IRS Statement on Offshore Tax Evasion


Notice: Historical Content

This is an archival or historical document and may not reflect current law, policies or procedures.

The IRS remains committed to our priority efforts to stop offshore tax evasion wherever it occurs.  Even though we have faced several years of budget reductions, the IRS continues to pursue cases in all parts of the world, regardless of whether the person hiding money overseas chooses a bank with no offices on U.S. soil.

Since the first Offshore Voluntary Disclosure Program opened in 2009, there have been more than 50,000 disclosures and we have collected more than $7 billion from this initiative alone.  The IRS conducted thousands of offshore-related civil audits that have produced tens of millions of dollars.  We have also pursued criminal charges leading to billions of dollars in criminal fines and restitutions.

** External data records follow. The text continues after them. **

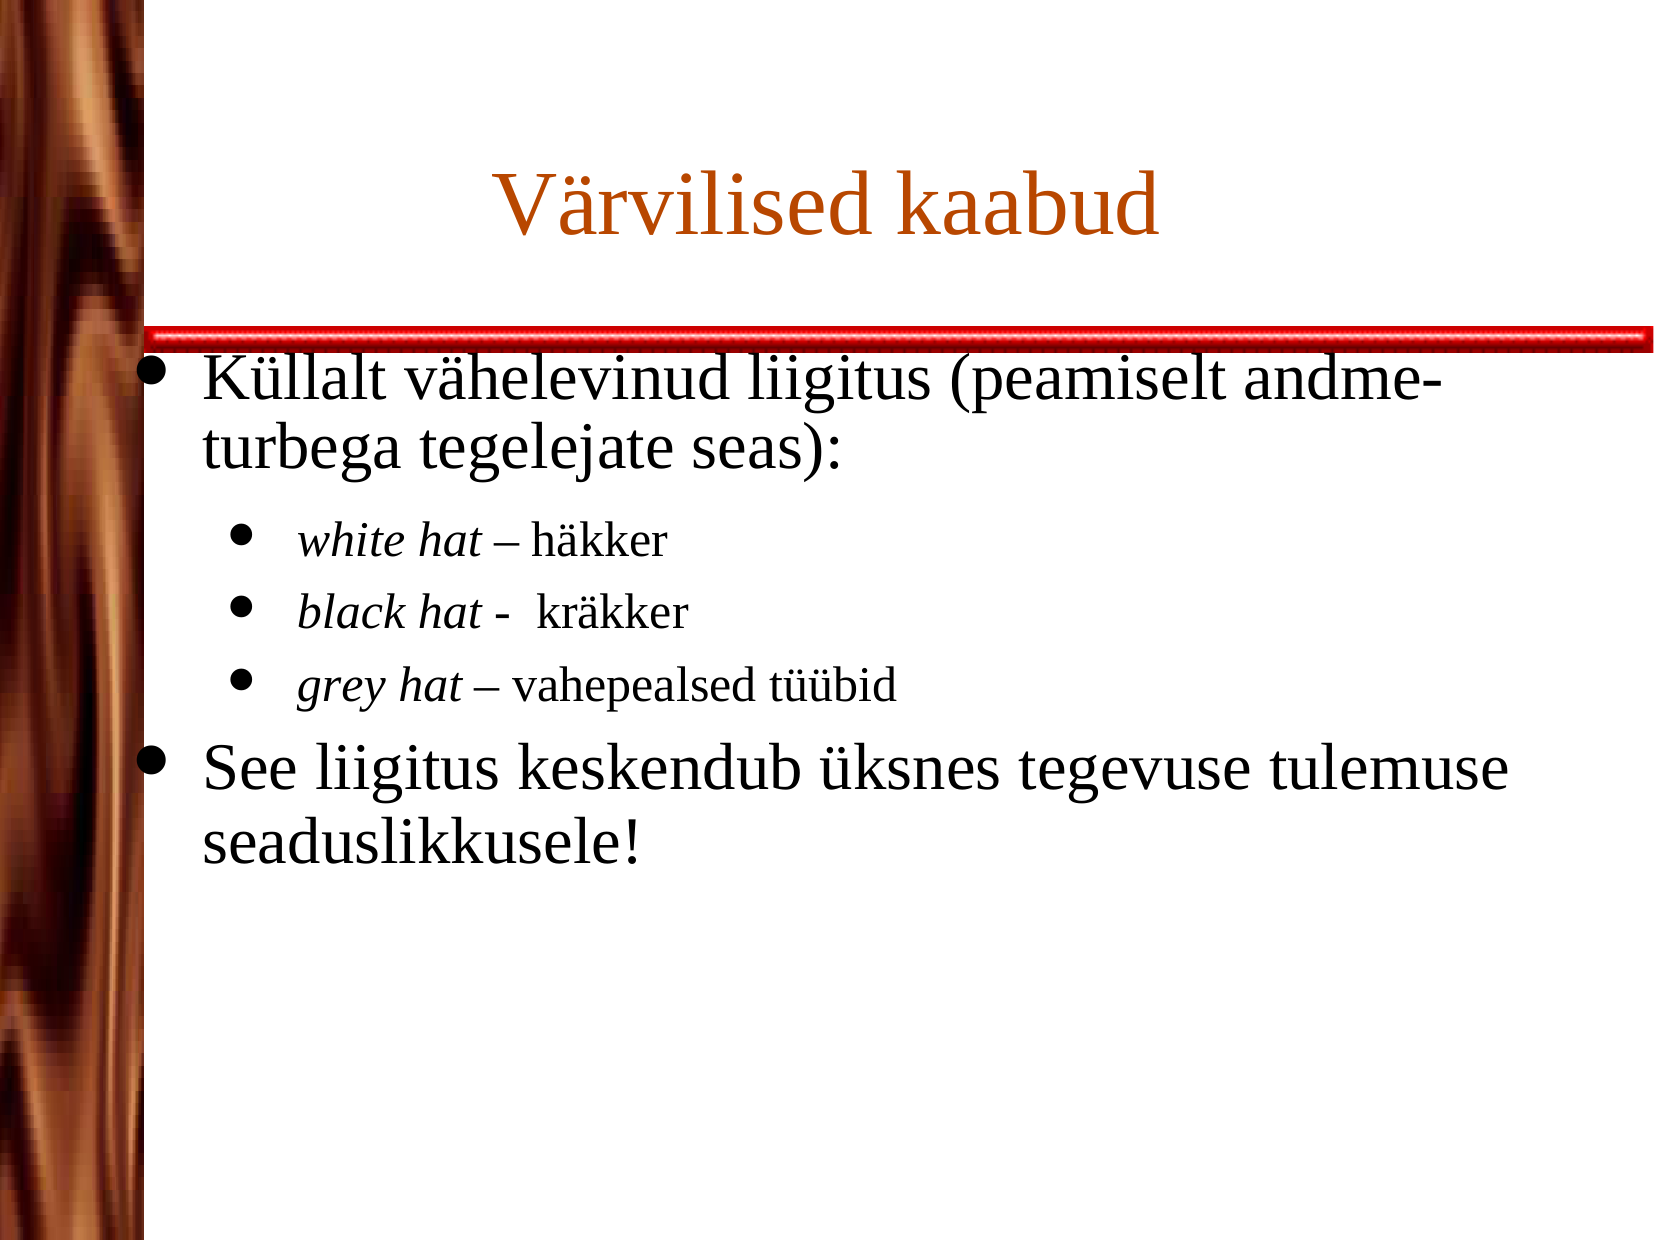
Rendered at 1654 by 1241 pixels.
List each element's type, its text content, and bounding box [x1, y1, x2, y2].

title Värvilised kaabud [121, 98, 1532, 314]
list Küllalt vähelevinud liigitus (peamiselt andme-turbega tegelejate seas): white hat – häkker black hat - kräkker grey hat – vahepealsed tüübid See liigitus keskendub üksnes tegevuse tulemuse seaduslikkusele! [121, 344, 1532, 1125]
picture [0, 0, 1654, 1240]
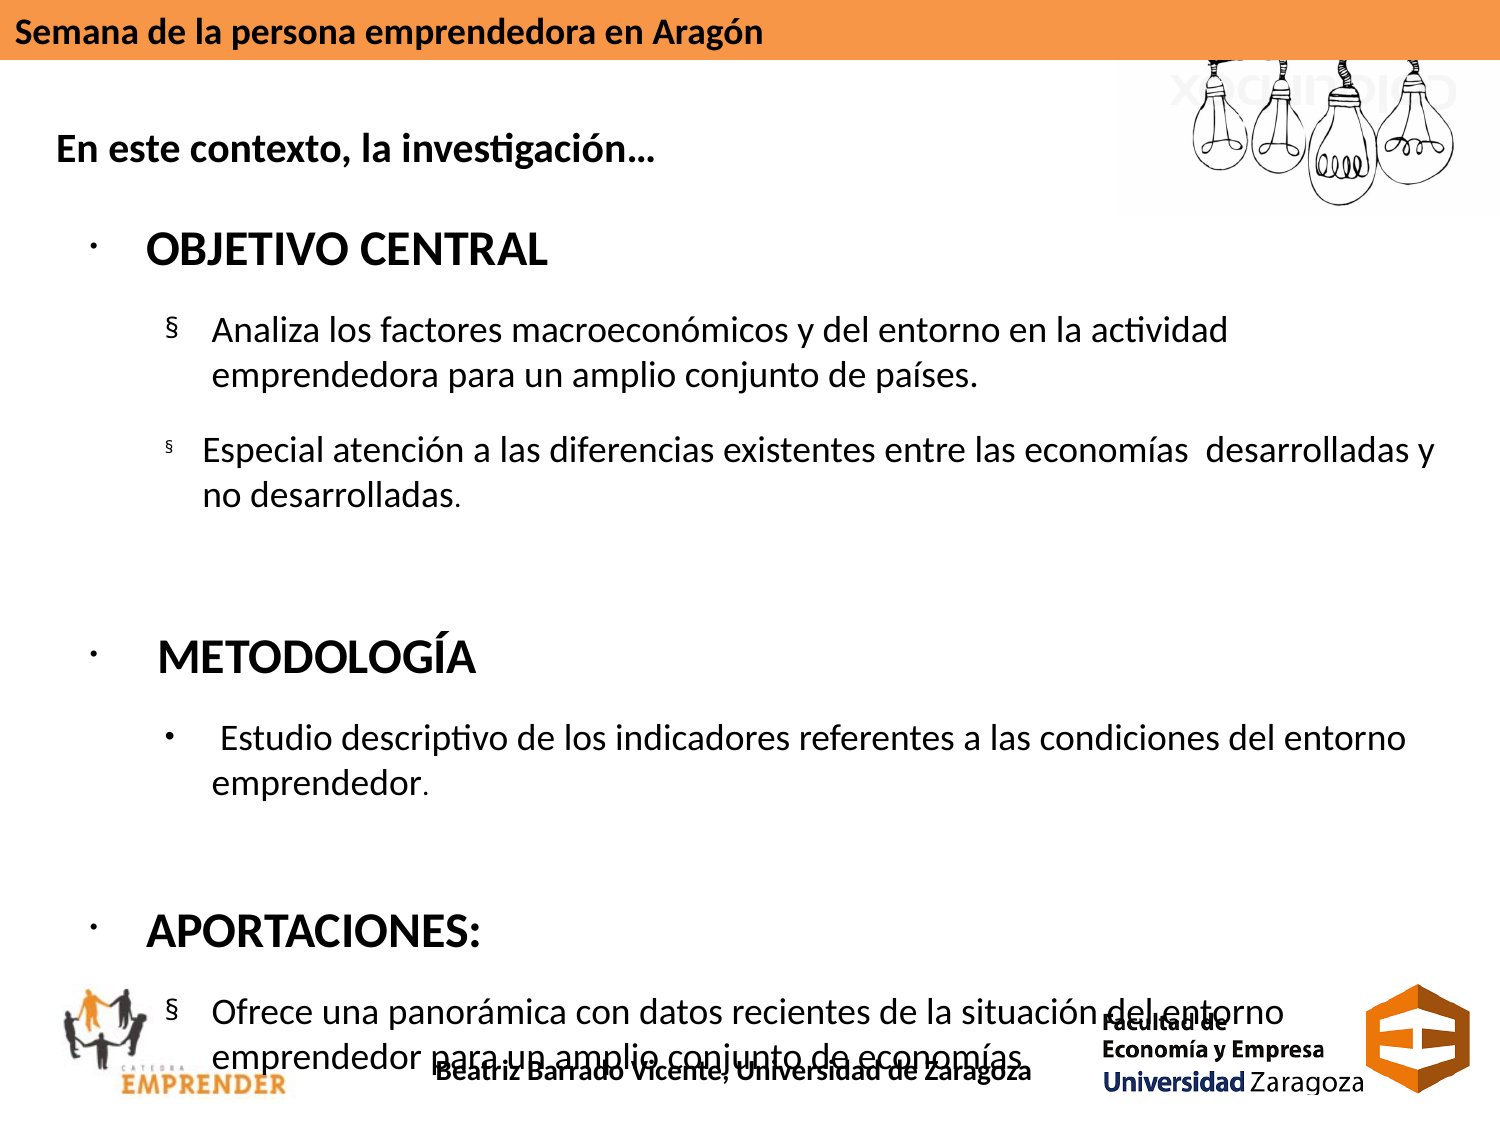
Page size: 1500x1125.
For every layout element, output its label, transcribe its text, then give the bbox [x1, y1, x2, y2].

By any measure, it is clear that the IRS has made tremendous progress in our international efforts, working cooperatively with other federal agencies as well as foreign governments. The IRS has had a budget initiative in each of the last four years to put more resources in this important area that has gone unfunded by the Congress

Information exchanged with foreign tax administrations under treaty or Tax Information Exchange Agreement (TIEA) obligations must be treated as confidential, and federal law prohibits IRS from discussing these details. 

The IRS also notes that individuals outside the IRS without access to confidential information are not in a position to knowledgeably describe IRS enforcement efforts on individual cases.